Deep canvassing is the phrase used to describe “developing a nonjudgmental, empathetic connection with a voter through 10 to 15 minutes of authentic conversation.” Deep canvassing is even being touted as a way to “talk people out of bigotry.”

Deep canvassing is a merging of technology and care. The technology component can even be something like checking a voter’s registration status online during the conversation, if they want to know it. One canvasser talks of helping an older woman reach a state of “elation when I looked up her registration and showed her she was still registered.” But other programs and platforms allow interactive information-sharing, reminders to do follow-up conversations, and more. Imagine the potential of this style of canvassing as people feel trapped and isolated at home. It’s soberingly appropriate.
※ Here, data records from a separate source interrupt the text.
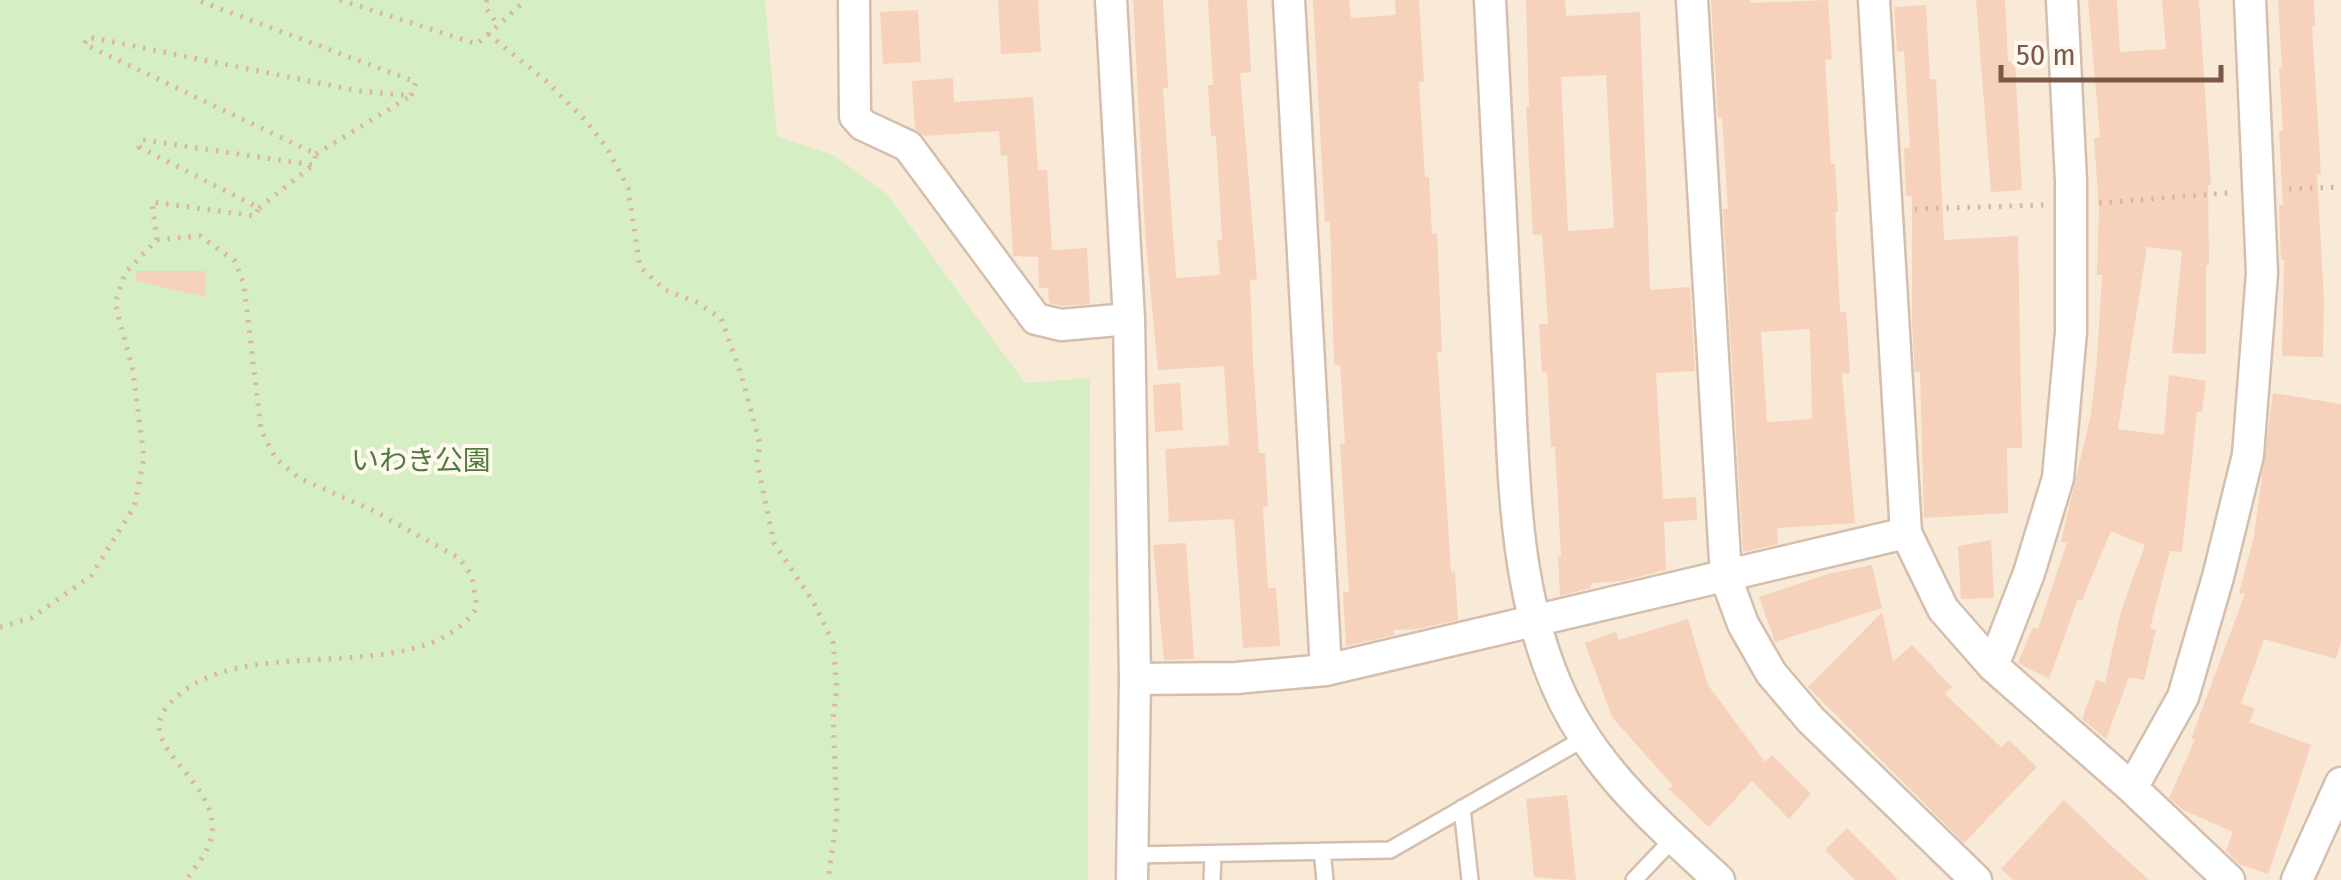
<svg xmlns="http://www.w3.org/2000/svg" width="2341" height="880" viewBox="0 0 2341 880" font-family="'Fira Sans Condensed','Noto Sans JP',sans-serif">
	<rect width="100%" height="100%" fill="#fef5e7"/>
	<!-- residential -->
	<path fill="#f9e9d7" d="M374,0H2341V880H1088L1090,378L1025,383L887,194Z"/>
	<!-- green -->
	<path fill="#d5eec3" d="M0,0H765L777,136L833,155L887,194L1025,383L1090,378L1088,880H0Z"/>
	<!-- building -->
	<path fill="#f6d2bc" fill-rule="evenodd" d="M998,0H1038L1041,52L1001,54Z
		M1133,0H1163L1168,88H1163L1176,278L1220,275L1217,240H1222L1216,136H1211L1208,85H1213L1208,0H1247L1251,72L1240,73L1257,279L1250,280L1253,361L1259,453H1265L1268,507H1263L1268,588H1276L1280,646L1243,648L1234,519L1169,522L1165,449L1229,445L1224,366L1158,370L1145,233Z
		M1313,0H1349L1351,18L1396,15L1395,0H1419L1424,82H1419L1425,177H1429L1432,234L1437,233L1442,351L1437,352L1451,572L1455,571L1458,620L1418,629L1394,630V635L1346,646L1343,592H1349L1340,444L1345,443L1340,365H1334L1330,221L1325,222Z
		M1526,0H1565L1566,16L1640,12L1650,290L1690,287L1695,371L1656,373L1663,499L1696,497L1697,520L1664,522L1666,570L1622,581L1591,583V588L1560,596L1558,556H1561L1555,447H1551L1547,372L1542,373L1539,324H1548L1542,234L1533,235L1526,107H1529ZM1606,75L1614,228L1568,231L1561,77Z
		M1711,0H1750V3L1828,0L1832,59L1825,60L1831,164H1835L1838,212H1835L1840,312H1846L1850,373L1842,374L1855,523L1777,528L1778,544L1743,552L1723,209H1728L1722,117L1718,118ZM1810,329L1812,419L1767,422L1761,332Z
		M1976,0H2005L2008,61H2015L2022,190L1991,192Z
		M2088,0H2117L2120,52L2166,49L2162,0H2199L2211,185H2208L2209,265H2206V354L2172,353L2182,251L2147,247L2118,429L2164,435L2169,375L2206,381L2202,412H2197L2182,552L2170,551L2150,628L2156,630L2144,680L2129,677L2106,739L2082,719L2096,680L2105,683L2121,611L2145,545L2111,531L2082,600L2078,599L2049,679L2018,663L2033,627L2038,629L2067,543L2061,542L2091,414L2097,359L2102,275H2097L2099,209L2094,138L2100,137Z
		M2278,0H2314L2315,26H2312L2321,174L2317,175L2324,300L2323,357L2282,356L2284,260H2281L2279,205H2283L2279,131H2283L2279,68H2282Z
		M1926,5L1930,79H1936L1944,240L2018,236L2022,448H2007L2008,513L1924,518L1920,372H1915L1912,325V196H1906L1904,148H1910L1904,51L1897,52L1894,7Z
		M918,10L921,62L883,64L880,12Z
		M953,78L954,102L1033,97L1038,170H1047L1052,250L1087,248L1090,304L1062,306L1049,303L1048,288H1039L1038,257L1013,256L1007,155L1001,156L999,131L924,136L915,129L912,81Z
		M137,271H206V297L136,281Z
		M1180,383L1183,430L1155,432L1153,385Z
		M2273,393L2341,404V641L2336,659L2264,639L2241,703L2255,709L2249,722L2311,745L2268,874L2239,864L2226,851L2233,832L2183,810L2169,798L2195,740L2191,739L2245,594L2239,593L2254,536Z
		M1991,540L1994,598L1961,599L1958,546Z
		M1186,543L1194,659L1164,660L1153,545Z
		M1872,565L1882,608L1775,642L1759,597L1828,574Z
		M1882,612L1893,662L1912,645L1952,687L1945,694L2001,747L2009,740L2037,767L1964,843L1808,687Z
		M1688,619L1708,685L1765,762L1772,755L1811,794L1789,819L1752,781L1709,827L1669,789L1673,786L1612,717L1585,643L1616,632L1619,640Z
		M1567,795L1576,880L1534,877L1526,799Z
		M2064,800L2117,851L2149,880H2013L2001,869Z
		M1847,828L1881,862L1898,880H1855L1825,850Z"/>
	<g fill="none" stroke-linecap="round" stroke-linejoin="round">
		<defs>
			<path id="lane" d="M1462,808L1470,880
				M1322,851L1325,880
				M1135,855L1390,850L1585,738
				M1212,880L1213,854
				M1634,880L1674,838"/>
			<path id="street" d="M854,0L855,116L863,125L908,146L1036,319L1061,325L1129,319
				M1111,0L1129,319L1135,679L1236,678L1326,670L1906,533L1943,609L1993,666L2132,788L2229,880
				M1289,0L1326,670
				M1490,0C1496,119 1502,237 1508,356C1514,465 1512,581 1556,684C1590,765 1656,822 1719,880
				M1692,0L1726,578L1743,624L1771,673L1811,720L1976,880
				M1874,0L1906,533
				M1993,666L2029,573L2058,478L2071,332V181L2062,0
				M2132,788L2183,697L2218,577L2248,455L2262,273L2250,0
				M1132,880L1135,679
				M2297,880L2341,783"/>
		</defs>
		<!-- lane casing -->
		<use href="#lane" stroke="#d4beae" stroke-width="20"/>
		<!-- street casing -->
		<use href="#street" stroke="#d4beae" stroke-width="35"/>
		<!-- path -->
		<path stroke="#dcb59e" stroke-width="5" stroke-dasharray="2.5 8" stroke-linecap="butt" d="M340,0L477,44L526,0
			M487,0L485,7L498,25
			M488,34L546,81L586,121L607,148L628,188L640,267L665,290L696,302L721,318L741,374L760,444L757,462L774,543L814,603L833,643L837,689L833,717L837,815L828,880
			M316,154L409,97
			M2289,189L2341,187
			M2099,203L2228,193
			M259,208L313,165
			M1915,209L2044,205
			M157,240L152,202L255,216L259,208L139,147L143,140L313,165L316,154L84,44L88,37L359,91L411,96L416,82L197,0
			M0,627L31,618L91,576L134,507L144,458L133,371L115,303L125,273L157,240L200,236L235,261L244,285L261,430L276,459L299,478L372,510L459,558L472,576L477,608C416,696 233,623 166,708C135,747 219,781 212,834C210,851 195,867 186,880"/>
		<!-- lane -->
		<use href="#lane" stroke="#fff" stroke-width="15"/>
		<!-- street -->
		<use href="#street" stroke="#fff" stroke-width="30"/>
	</g>
	<g text-anchor="middle" stroke-width="8" stroke-linejoin="round" paint-order="stroke">
		<!-- park labels -->
		<g font-size="28" fill="#507c3c" stroke="#fff8ef">
			<text x="421" y="470">いわき公園</text>
		</g>
	</g>
	<!-- scale -->
	<path d="M2001 65v15h220v-15" fill="none" stroke="#7b5948" stroke-width="5"/>
	<text x="2016" y="65" font-size="30" fill="#7b5948" stroke="#fff8ef" stroke-width="8" paint-order="stroke">50 m</text>
</svg>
3. Candidates will be able to campaign on more systemic issues. Nobody wants to be an accelerationist about this, but desperate times do call for desperately creative, desperately radical measures. Suddenly, opposition to universal health care not tied to a job seems to make complete sense to almost everyone. The media and mainstream politicians have learned that precarity is unacceptable. Although some conservative candidates and elected officials are irresponsibly calling for the “re-opening” of public life, moderates and leftists are in favor of greater degrees of aid, debt forgiveness, and housing and health guarantees.

Mainstream sources are treating universal basic income as a legitimate policy option, and more progressive groups are outright demanding it. Spain went ahead and implemented it, which will increase perceptions of its policy legitimacy. Congressional Progressive Caucus Co-Chair Rep. Pramilla Jayapal of Washington recently called mass unemployment “a policy choice,” and pointed to European countries as having policies in place to either keep people working in safe conditions or keep paying people if they are let go. Jaypal’s own proposal includes “payments of salaries of up to $100,000, plus guaranteed retention of health insurance.”

Expect elections to continue to spur attempts at deeper communication, deeper technology, and deeper policymaking if we have more of them during pandemics. And, expect us to take many of these new developments back through the looking glass for use in whatever semblance of back-to-normal campaigning we do in the future.